--- TRECHO DO TEXTO ---

XXXMiguel Marvilla é filho da chamada “geração marginal”, ele despontou no início da década de 80, seguindo o fluxo da produção artesanal em mimeógrafos e xérox, cuja distribuição era ignorada pelo mercado editorial, como nos faz saber Joana d’Arc Herkenhoff (2001), sua biógrafa. Esta produção tem como marca a postura de protesto contra os cânones e a tradição, mas, de certa forma, Miguel representou um desvio frente a esta estética, revelando inclinação para o verso cinzelado e de forte apuro formal.
XXXAnalisar alguns aspectos da obra Dédalo implica adentrar “os labirintos do idioma”, “monumentos diversos”, habilmente estruturados pelo poeta, utilizando “verso em cima de verso” (MARVILLA, 1996. p. 105). Dédalo veio a lúmen no dia 28 de novembro de 1996, com tiragem de mil exemplares. A obra foi patrocinada pela Lei Rubem Braga e pela empresa mineradora Vale do Rio Doce. O ano de 1996 foi profícuo para o poeta, pois, além de Dédalo, ele publicou o livro Sonetos de Despaixão, que marcou a inauguração de sua editora, a Florecultura , bem como, assumiu a edição da Revista Você, da Secretaria de Produção e Difusão Cultural da Ufes.
XXXDédalo possui 120 páginas, a obra está dividida em duas partes, a primeira intitula-se Personae e a segunda, Fons amoris, cada uma delas formada por dezoito poemas. Herkenhoff (2001, p. 25), destaca que é em Dédalo que “o jogo intertextual”, uma marca da escrita de Marvilliana, alcança um “alto grau de refinamento”, nela, “o poeta se apodera do estilo de outros poetas, incorporando-o à sua escritura”.
XXX“Eu me fiz ao léu,/ Sem sombras ou chapéu” (MARVILLA, 1996, p. 15). Este fragmento de poema nos remete à questão da nascente poética de Miguel Marvilla. Na revista Você (1997, p. 19), com uma auto-ironia que lhe era peculiar, o poeta escreveu: “Onde é que entra a tão ansiosa parte da construção do poeta?”, e responde: “aí é que está. Não entra. Deixo isso aos meus biógrafos, se houverem. Tomara que nenhum deles me pegue vivo”. Mas na mesma reportagem podemos vislumbrar um pouco de suas leituras e do impacto destas sobre o mesmo:
XXXAntes de desaguar, impávido colosso, nos braços de Shakespeare, Bernard Shaw e Joyce (No original! No original! ─ graças ao Mário); dos românticos ingleses (graças a Aurélia) e de Edward Albee, Arthur Miller e Tenessee Williams (graças ao Carrozzo), pois, antes disso, eu já estava impregnado de Umberto Eco, Fernando Pessoa, Camões, Günter Grass, Machado de Assis, José J. Veiga, Drummond, Gilberto Mendonça Teles (o poeta) e arredores.

--- DADOS FORNECIDOS ---

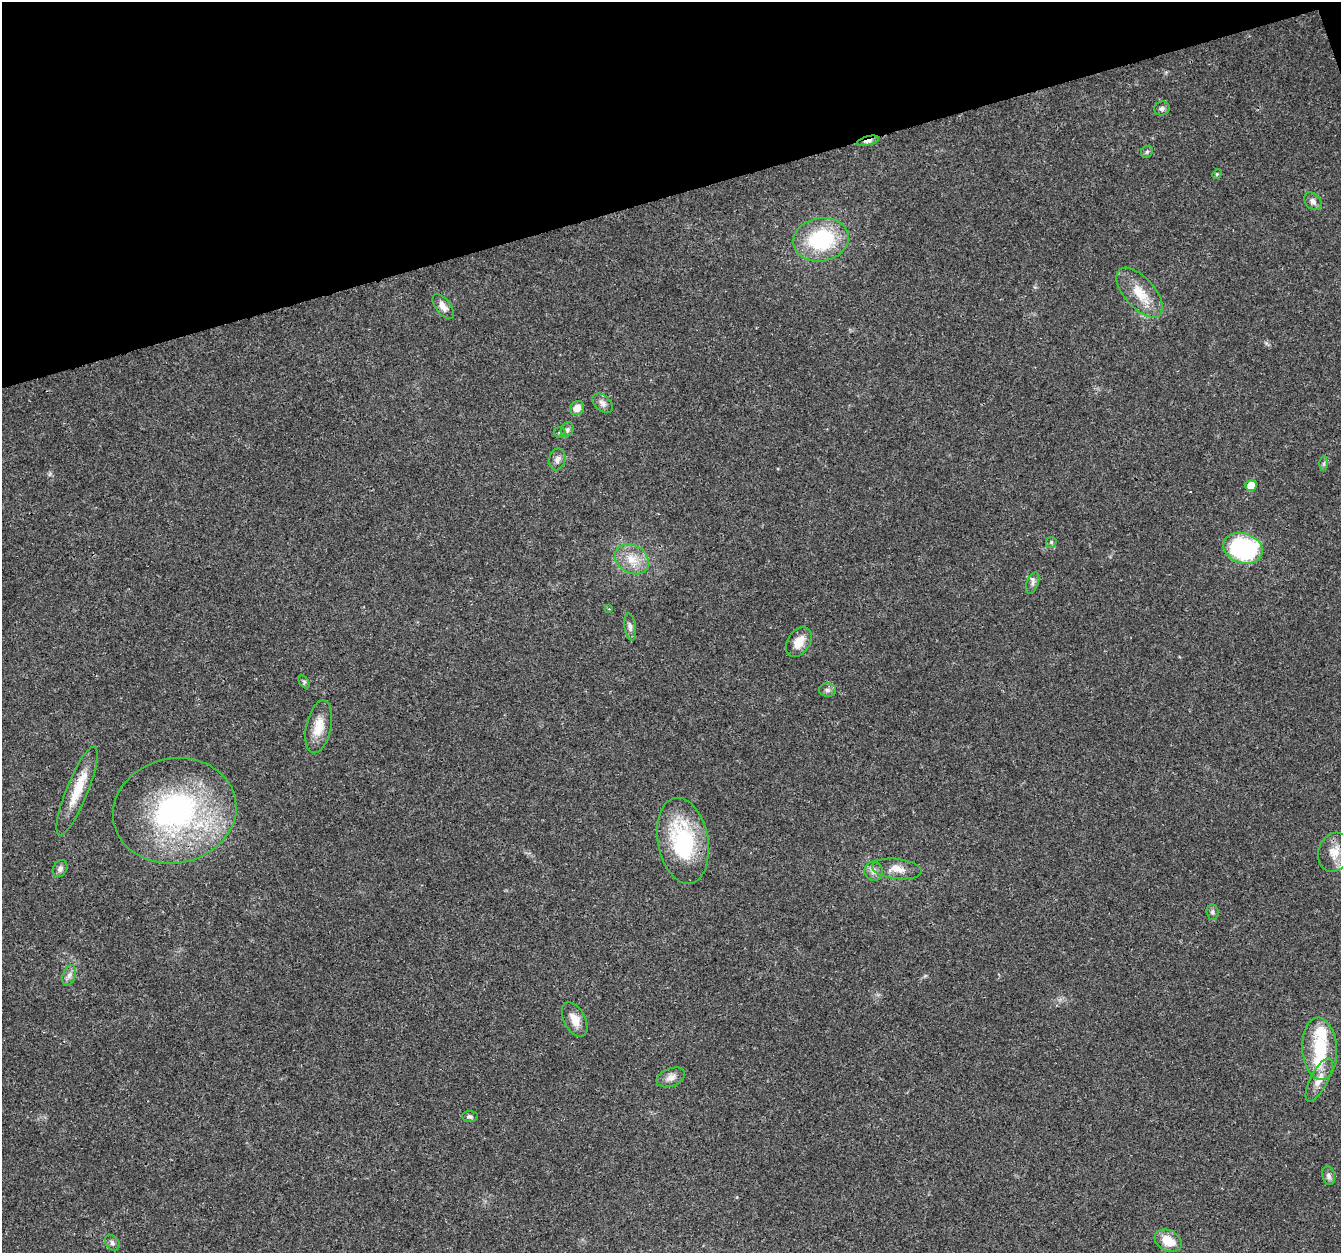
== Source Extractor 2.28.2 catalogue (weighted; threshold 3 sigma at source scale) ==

---

EXERCÍCIOS
(a) De acordo com o texto sobre Miguel Marvilla, quantos poemas formam cada uma das duas partes de Dédalo?
(b) Continue o texto sobre Miguel Marvilla a partir da última frase apresentada.

RESPOSTAS DOS EXERCÍCIOS
(a) Cada parte é formada por dezoito poemas.

(b)
XXXO poeta fala ainda de Brigitte Monfort, a “heroína formidável”, [...] filha de Gisele, a espiã nua que abalou Paris e instigou suas fantasias adolescentes, e da importância de ter lido, aos 14 anos de idade, a obra Cem anos de solidão, de Gabriel García Márquez.
XXXA literatura comparada esclarece que o poeta não é responsável, apenas, por mudar a direção, refratar ou contradizer a experiência, ele é capaz de suplantá-la ou mesmo substituí-la tanto na vida quanto na obra de arte, é dessa forma que o poema torna-se o resultado de um processo de suplantação da experiência. (COUTINHO, CARVALHAL, 1994, p. 162). Este pensamento está em consonância com o postulado bakhitiniano que afirma que “cada elemento de uma obra nos é dado na resposta que o autor lhe dá” (BAKHTIN, 2003, p.3). Podemos, dessa forma, conhecer algumas das vozes que compõem o coro da poética de Miguel Marvilla.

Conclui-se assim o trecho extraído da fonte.